しかし、その代償として経済が止まります。一般的に行われていた日常的な消費活動を半強制的にストップさせるのですから、不景気に見舞われることは避けられません。この重荷を背負うことを余儀なくされる世間の反感を買うのは当たり前です。
「医療提供に支障が生じる寸前だから、自宅に留まって新規患者の発生抑制に協力して欲しい」と要望し、通常医療が受けられない弊害を国民に理解させなければ好き勝手に動く人が出ることは避けられないでしょう。
疫学の分野は「景気の影響」を受けないだろうが、世間の大多数はそうではないし、感染症対策の原資は税金である
医療は景気の影響を受けにくい分野でしょう。しかし、世間の多数派は景気の影響を受ける側です。また、注目を浴びている感染症対策に費やす予算の原資は税金ですから、いずれは影響が出るでしょう。
ただ、影響が及ぶのは “最後の方” です。
日本では2020年の1年間で亡くなるのは約140万人と予想されます。これは人口動態から毎年約2万人ほどのペースで死者数が増えていることが読み取れるため、「基準値(となる約140万人の死者数)から新型コロナウイルスでどのぐらい数字が増えるのか」という視点で判断しなければなりません。
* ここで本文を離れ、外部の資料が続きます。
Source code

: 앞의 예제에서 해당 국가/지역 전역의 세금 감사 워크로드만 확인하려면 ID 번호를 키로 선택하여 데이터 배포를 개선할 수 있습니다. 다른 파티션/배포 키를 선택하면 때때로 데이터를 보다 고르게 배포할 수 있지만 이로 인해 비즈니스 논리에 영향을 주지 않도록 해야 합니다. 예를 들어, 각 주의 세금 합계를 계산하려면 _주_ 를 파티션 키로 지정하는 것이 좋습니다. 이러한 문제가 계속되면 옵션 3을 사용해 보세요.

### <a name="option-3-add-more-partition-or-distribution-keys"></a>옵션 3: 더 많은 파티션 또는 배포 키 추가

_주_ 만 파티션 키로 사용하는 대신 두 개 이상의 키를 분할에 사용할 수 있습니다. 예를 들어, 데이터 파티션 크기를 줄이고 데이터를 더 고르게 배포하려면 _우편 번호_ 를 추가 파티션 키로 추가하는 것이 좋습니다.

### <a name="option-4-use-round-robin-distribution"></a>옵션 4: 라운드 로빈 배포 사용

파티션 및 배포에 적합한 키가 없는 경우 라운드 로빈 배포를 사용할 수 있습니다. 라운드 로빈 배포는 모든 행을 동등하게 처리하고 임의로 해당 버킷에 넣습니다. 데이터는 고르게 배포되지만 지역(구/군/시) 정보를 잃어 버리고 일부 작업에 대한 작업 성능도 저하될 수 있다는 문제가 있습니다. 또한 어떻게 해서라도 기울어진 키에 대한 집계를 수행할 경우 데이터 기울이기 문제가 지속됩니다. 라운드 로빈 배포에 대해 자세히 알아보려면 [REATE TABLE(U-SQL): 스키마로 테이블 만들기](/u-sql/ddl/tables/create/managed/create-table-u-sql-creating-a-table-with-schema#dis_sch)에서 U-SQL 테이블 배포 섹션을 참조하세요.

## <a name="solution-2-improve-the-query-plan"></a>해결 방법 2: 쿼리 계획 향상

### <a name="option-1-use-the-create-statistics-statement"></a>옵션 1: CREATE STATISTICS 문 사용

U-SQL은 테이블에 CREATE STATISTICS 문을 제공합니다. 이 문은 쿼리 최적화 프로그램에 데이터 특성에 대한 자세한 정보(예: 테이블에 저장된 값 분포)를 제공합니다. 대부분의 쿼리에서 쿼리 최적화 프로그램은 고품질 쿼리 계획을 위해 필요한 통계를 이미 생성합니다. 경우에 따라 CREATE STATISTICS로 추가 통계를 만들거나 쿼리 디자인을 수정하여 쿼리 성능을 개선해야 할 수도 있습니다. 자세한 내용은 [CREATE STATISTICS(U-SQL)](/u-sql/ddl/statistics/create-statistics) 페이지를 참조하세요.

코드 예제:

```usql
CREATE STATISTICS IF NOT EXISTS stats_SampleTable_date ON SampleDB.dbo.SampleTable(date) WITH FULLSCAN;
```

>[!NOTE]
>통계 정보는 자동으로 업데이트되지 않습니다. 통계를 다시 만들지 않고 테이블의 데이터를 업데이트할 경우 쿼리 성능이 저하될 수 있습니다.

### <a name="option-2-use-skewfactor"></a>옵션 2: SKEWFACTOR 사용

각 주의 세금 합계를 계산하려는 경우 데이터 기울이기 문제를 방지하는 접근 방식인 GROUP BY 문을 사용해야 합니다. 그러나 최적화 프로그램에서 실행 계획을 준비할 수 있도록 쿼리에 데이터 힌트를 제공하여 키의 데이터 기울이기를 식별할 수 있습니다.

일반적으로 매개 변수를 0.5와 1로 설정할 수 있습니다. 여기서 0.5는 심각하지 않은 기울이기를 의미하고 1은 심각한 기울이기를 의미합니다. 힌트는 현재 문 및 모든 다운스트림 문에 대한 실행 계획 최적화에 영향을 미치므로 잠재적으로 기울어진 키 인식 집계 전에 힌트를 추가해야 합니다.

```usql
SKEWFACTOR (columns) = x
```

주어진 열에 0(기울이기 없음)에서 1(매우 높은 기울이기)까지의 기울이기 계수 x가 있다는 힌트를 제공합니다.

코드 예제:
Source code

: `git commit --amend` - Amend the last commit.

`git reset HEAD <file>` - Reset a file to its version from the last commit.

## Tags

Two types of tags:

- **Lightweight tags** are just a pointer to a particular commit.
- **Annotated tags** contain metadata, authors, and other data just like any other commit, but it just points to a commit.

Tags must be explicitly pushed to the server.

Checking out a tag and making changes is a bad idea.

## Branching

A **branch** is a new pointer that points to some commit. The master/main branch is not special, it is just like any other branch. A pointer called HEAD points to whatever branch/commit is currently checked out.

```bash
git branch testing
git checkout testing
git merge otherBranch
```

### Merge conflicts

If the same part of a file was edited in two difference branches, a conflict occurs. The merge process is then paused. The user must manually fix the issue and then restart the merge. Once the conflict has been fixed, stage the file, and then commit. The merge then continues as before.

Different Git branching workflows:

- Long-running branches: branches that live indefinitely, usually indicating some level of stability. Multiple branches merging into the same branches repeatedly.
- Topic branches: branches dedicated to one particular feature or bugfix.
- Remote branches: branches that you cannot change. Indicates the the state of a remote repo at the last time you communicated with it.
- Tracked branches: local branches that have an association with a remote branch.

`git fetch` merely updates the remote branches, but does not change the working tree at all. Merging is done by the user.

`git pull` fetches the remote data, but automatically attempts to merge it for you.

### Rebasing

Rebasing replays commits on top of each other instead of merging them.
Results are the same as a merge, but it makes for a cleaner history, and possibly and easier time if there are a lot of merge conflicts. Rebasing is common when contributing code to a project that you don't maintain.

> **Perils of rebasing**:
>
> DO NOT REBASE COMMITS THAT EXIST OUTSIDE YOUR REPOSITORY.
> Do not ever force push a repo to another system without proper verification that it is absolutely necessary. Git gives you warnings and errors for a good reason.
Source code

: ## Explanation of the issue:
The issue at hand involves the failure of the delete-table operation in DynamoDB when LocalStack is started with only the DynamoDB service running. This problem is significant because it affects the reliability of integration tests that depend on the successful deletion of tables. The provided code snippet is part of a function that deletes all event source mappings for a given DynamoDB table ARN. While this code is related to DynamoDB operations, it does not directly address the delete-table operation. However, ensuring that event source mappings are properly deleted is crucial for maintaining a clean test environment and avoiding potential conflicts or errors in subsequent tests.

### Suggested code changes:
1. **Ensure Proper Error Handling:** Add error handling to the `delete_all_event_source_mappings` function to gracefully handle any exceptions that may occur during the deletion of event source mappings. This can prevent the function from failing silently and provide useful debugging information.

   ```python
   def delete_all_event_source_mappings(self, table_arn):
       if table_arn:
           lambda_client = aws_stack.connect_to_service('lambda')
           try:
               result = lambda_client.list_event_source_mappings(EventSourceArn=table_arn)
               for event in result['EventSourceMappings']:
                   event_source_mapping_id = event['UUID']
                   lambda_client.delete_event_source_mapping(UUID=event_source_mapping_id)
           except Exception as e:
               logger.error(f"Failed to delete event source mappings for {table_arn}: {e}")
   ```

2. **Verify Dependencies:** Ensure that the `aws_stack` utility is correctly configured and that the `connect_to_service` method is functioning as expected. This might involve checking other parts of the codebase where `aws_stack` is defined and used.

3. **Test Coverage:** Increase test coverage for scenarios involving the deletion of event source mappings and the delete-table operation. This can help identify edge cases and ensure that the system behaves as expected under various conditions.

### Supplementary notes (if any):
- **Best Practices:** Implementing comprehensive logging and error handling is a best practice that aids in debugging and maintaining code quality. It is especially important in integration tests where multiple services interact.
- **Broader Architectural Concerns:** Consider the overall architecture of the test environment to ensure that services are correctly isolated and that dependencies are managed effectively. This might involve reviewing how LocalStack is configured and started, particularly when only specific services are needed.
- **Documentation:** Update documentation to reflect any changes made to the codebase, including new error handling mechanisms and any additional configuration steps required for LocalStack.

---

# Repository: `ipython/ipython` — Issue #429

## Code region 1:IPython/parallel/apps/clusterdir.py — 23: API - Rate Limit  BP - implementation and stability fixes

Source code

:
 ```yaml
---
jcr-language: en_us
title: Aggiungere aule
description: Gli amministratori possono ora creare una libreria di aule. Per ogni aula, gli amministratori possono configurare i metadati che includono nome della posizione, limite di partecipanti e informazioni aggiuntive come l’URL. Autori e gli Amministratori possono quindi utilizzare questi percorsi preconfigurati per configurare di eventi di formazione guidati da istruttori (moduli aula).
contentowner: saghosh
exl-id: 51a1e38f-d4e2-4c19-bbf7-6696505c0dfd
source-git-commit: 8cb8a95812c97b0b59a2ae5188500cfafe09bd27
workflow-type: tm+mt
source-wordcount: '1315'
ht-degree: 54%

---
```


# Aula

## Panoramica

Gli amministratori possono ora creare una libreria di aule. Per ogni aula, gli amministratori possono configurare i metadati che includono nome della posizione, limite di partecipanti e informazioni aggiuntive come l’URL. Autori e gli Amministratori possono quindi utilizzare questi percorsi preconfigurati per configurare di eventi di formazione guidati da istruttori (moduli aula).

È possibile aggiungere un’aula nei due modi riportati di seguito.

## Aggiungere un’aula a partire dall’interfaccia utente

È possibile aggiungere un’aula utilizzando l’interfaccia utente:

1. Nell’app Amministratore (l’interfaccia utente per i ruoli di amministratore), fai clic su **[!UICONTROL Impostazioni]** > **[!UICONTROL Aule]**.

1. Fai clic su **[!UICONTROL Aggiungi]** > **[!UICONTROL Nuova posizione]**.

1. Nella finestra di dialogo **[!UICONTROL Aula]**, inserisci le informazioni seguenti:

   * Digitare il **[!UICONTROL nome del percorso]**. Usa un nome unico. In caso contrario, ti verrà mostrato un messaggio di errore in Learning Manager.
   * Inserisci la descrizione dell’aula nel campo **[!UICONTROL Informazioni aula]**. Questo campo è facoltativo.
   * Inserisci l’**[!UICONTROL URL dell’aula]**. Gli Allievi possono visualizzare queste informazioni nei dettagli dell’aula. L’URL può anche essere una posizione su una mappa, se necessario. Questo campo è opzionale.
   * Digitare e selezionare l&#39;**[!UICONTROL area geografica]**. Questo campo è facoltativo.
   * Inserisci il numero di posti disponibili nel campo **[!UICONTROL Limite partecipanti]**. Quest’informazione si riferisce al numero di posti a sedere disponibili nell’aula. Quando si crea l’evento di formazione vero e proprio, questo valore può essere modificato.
現状は「生活習慣の悪い人」や「免疫力が何らかの理由で弱っている人」が新型コロナウイルスによって “狙い撃ち” にされているのです。
延命措置の効果が薄いなら、医療崩壊を防ぐことを目的としたロックダウンや外出自粛要請の根幹が崩れることになります。そのため、「外出自粛要請の部分解除」に踏み切るなど、医療側から譲歩案が提示されなければ協力体制は突然瓦解することも起こり得るでしょう。
キャバクラや風俗など「夜の店舗」で発生したクラスターを追えなくなったなら、その対応策を “今のうちに” に準備しておくべきです。これは感染症対策と並行してできることですし、やらなければ「二の舞」となるでしょう。
永江一石氏が提案する「風営法改正して夜の街をロックダウン」や「リスクの高い高齢者などに注意喚起」など落とし所はあります。こうした提案を専門家会議が上手く活用できるかがポイントになるのではないでしょうか。